A songwriter since age 14, Webster came of age in a suburb of the same city that now gives name to her record. Atlanta's music scene left an indelible mark on Webster. It was the rap collective Awful Records that released the artist's debut album in 2017, despite her stylings — a deadpan approximation of Americana — being a distinct anomaly on the label.
 
Atlanta Millionaires Club refers, in part, to the influence that the city has had on her work. Most centrally, though, it is drawn from the name that her father once used to refer to his group of grad school friends, as they imagined a future of wealth and excess — one that never came to be.
 
This tension, between the expected and the actual, tethers together much of the LP. As Atlanta Millionaires Club begins, our first impression is of the sonic expanse of 1970's southern R&B. Album opener "Room Temperature," with its bending reeds of pedal steel guitar and waxy vocals, is classic stuff of the genre — folding out a quiet eternity of flaxen plains.
 
Listen closer, though, and things start to close in.
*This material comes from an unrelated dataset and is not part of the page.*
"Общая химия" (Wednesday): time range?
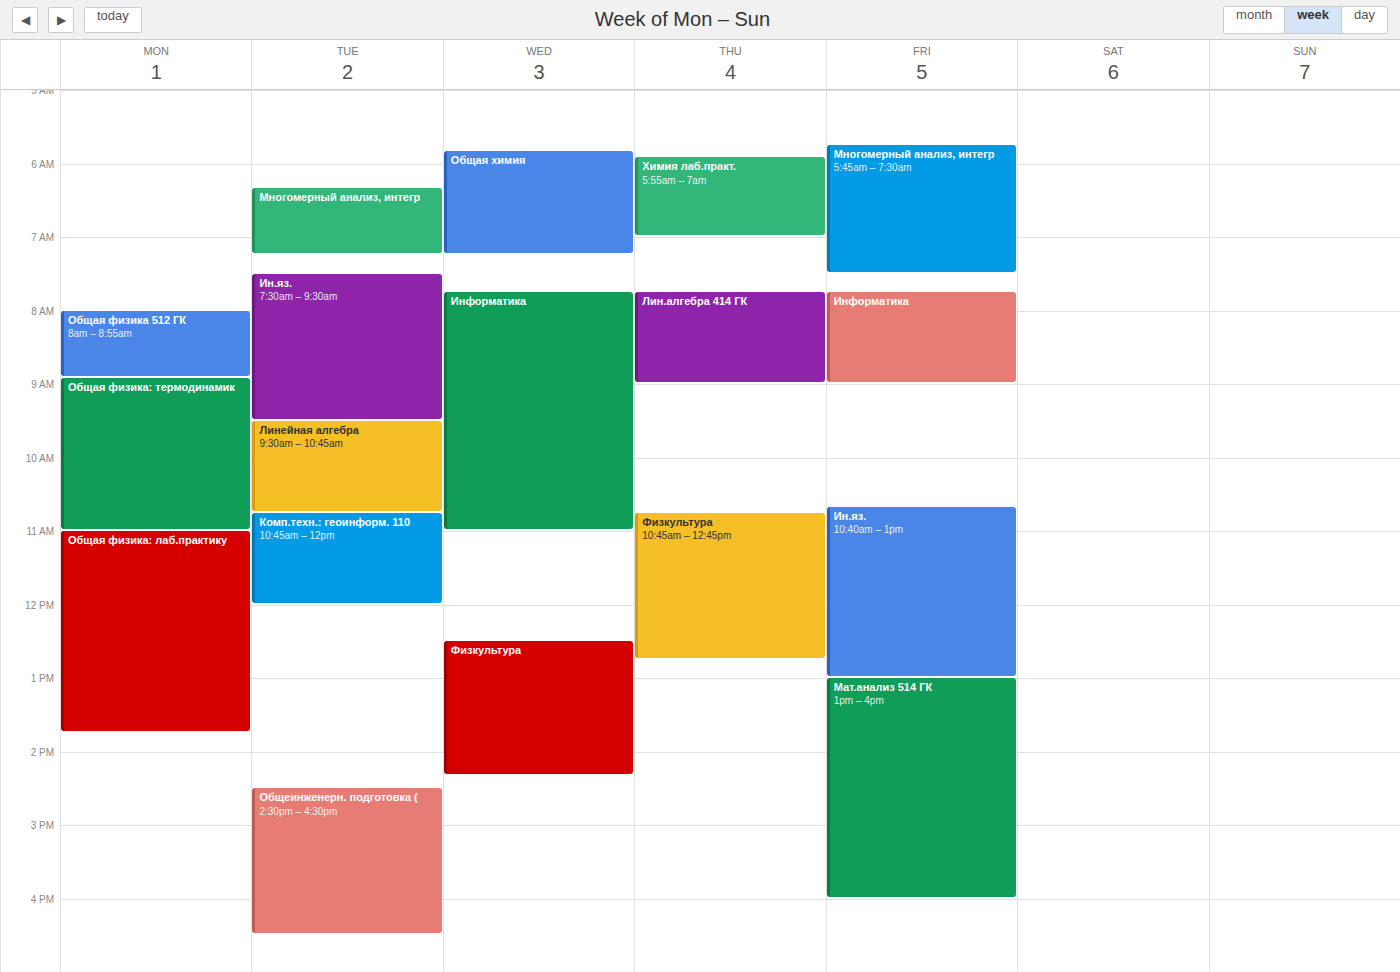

Webster is crying, again, "over the same thing." She repeats a mantra ("I should get out more") until it begins to lose meaning, eroding into an assembly of sounds, a helpless cry for help. "Nothing means anything," Webster laments, her syllables buoyed along by the deceptively placid breeze of guitar.
 
Contradictions and duplicities abound. But Webster is not putting us on. For all of its facades, Atlanta Millionaires Club is a work of arresting candour. "On my last record I was afraid to say some things," Webster has said. No longer. Album highlight "Jonny" calls an ex-partner by name, and on "What Used to Be Mine," Webster confesses: "I miss your voice. You're the only one with it."
 
Her voice fades. The pedal steel keens above, steady as ever.